(j3.2006) (SC22WG5.3851) [ukfortran] 09-007/UTI 151

Malcolm Cohen malcolm
Wed Jan 14 03:53:08 EST 2009



Reinhold Bader wrote:
> Since the accessibility rules refer to an identifier and not the entity
> identified (5.3.2 para 1,2), I'd answer this with yes even under the
> current wording.
>   
Since the words in question (not in 5.3.2) are talking about entities, 
not identifiers, I find this argument to be utterly unpersuasive.  (And 
USE association provides access to entities, not their identifiers - the 
identifiers are merely *how* that access is syntactically provided.  See 
11.2.2p2.)

Anyway, the current wording is ambiguous.  Let's not pointlessly argue 
about whether one might guess at the intention and happen to end up with 
the answer you were thinking of, let's get it written clearly and 
unambiguously so that even I can understand it.

...
>   
>> It's also not clear to me just what this restriction is supposed to be
>> giving us - since in many cases it looks like one could wriggle around
>> it (unlike the previous version); that certainly makes it harder to
>> reason about.  Maybe the restriction shouldn't be there at all!
>>     
>
> In which case a rule like "host access beats use access" would be needed, at
> least for this particular situation.
>   
I certainly don't agree with *that* assertion. It's not obvious that 
such a rule would be "needed", indeed it is far from obvious that it 
would even be useful - on the contrary, it would obviously (to me) be 
useless, unnecessary and confusing.  If you have some reason for 
thinking such a rule would be needed, you will need to explain why.

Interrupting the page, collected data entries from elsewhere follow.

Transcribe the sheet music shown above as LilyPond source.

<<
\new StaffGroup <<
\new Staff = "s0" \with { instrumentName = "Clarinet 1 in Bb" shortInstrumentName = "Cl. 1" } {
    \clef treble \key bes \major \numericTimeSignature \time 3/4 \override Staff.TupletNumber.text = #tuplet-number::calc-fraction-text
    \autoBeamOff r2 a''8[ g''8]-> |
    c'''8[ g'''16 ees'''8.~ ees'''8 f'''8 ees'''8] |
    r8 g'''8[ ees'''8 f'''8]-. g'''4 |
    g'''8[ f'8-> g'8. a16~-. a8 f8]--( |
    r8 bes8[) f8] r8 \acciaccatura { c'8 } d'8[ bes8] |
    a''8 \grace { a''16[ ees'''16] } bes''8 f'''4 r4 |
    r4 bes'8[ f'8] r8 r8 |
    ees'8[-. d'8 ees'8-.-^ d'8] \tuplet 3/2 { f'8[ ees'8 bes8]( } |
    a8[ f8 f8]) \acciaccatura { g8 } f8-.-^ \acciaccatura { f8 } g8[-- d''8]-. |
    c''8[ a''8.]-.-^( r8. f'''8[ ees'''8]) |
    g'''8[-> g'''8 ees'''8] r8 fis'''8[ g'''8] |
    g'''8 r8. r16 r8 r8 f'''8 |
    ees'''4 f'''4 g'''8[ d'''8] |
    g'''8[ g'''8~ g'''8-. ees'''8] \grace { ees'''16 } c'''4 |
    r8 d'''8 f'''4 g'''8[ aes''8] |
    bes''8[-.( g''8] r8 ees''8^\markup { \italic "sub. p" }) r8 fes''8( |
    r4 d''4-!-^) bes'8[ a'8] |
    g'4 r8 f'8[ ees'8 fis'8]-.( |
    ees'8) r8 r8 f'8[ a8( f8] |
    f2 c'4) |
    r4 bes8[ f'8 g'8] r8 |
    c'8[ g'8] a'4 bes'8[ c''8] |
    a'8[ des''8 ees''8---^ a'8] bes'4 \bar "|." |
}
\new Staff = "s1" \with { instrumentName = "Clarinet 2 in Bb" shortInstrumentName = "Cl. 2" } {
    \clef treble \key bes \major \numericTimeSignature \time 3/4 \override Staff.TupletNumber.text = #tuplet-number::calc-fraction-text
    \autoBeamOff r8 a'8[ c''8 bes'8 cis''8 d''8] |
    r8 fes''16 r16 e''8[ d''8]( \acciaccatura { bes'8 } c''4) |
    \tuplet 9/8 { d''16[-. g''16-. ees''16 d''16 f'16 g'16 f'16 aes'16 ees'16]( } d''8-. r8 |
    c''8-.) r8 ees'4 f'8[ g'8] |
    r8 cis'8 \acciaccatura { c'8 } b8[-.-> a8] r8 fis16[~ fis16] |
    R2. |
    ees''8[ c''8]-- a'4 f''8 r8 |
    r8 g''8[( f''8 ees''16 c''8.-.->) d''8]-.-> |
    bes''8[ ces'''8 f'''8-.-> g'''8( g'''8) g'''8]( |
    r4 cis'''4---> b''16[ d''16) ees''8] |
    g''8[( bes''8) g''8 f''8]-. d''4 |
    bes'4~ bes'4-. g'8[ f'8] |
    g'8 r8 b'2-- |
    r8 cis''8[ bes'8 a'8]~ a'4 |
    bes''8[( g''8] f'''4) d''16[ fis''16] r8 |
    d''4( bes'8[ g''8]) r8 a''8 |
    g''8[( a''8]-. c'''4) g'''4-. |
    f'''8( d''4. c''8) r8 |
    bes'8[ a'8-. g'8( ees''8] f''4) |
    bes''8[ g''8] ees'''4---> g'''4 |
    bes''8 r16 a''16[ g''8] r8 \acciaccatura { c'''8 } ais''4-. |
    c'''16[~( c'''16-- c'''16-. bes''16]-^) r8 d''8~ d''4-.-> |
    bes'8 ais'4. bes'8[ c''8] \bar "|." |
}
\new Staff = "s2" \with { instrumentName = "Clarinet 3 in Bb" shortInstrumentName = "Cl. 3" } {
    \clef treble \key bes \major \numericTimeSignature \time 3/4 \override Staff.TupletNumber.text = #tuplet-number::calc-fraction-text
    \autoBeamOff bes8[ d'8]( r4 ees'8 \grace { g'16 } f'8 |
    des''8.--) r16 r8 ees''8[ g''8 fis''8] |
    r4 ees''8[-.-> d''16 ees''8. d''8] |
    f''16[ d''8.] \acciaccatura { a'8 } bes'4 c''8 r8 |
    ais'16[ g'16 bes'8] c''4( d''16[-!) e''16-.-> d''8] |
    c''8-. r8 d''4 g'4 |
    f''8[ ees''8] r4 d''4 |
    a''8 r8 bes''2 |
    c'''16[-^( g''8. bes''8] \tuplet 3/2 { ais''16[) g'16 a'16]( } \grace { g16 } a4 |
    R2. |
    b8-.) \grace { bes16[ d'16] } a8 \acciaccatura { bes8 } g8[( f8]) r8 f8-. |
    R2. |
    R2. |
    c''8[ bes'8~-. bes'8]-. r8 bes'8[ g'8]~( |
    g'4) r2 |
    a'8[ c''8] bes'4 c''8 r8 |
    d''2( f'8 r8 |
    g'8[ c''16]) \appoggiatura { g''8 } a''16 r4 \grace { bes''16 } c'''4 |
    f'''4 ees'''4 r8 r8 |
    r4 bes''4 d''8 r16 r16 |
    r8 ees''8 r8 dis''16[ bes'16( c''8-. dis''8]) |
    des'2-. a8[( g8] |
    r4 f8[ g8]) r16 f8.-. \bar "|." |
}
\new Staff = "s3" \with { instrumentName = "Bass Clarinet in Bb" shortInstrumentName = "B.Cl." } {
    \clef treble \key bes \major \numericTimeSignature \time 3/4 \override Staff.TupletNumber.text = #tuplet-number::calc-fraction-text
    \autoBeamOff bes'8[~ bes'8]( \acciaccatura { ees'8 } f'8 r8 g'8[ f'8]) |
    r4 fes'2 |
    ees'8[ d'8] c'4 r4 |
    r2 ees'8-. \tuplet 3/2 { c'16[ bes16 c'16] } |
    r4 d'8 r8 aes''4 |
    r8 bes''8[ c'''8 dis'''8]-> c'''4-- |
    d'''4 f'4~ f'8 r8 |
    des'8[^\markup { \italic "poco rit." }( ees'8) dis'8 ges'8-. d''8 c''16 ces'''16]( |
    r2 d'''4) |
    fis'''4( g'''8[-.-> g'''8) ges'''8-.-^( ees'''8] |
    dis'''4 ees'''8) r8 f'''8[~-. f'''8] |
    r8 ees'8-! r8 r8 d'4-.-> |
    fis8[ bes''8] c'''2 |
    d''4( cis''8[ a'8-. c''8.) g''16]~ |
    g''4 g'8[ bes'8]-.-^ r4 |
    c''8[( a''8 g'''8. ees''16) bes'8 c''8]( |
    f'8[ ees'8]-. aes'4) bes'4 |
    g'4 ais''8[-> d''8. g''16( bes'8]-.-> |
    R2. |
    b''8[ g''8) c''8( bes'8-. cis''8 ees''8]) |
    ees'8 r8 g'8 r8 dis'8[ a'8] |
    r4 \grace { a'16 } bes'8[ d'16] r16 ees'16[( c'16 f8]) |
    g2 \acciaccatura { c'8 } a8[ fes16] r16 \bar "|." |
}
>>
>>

As I said, the more I look at it the more it seems to me that this 
particular restriction is not useful, and that just dropping it (and 
using our normal rules) would be easier.  Maybe there is a case I've 
missed where it would cause a problem, but I want to see it; for a 
start, if it falls into the "can wriggle around" category then it could 
show up a serious hole in the whole feature.

Anyway, enough arguing generalities: hand-waving is cheap, concrete 
examples with reasoning as to why they should be allowed/prohibited are 
what's required if we're going to sort this out.  As I said before, I 
expect someone will be working on it at meeting 187; I'm certainly not 
intending to thrash it out inefficiently via email beforehand, as there 
are rather a lot of other things I have to do.

Cheers,
-- 
...................Malcolm Cohen, Nihon NAG, Tokyo.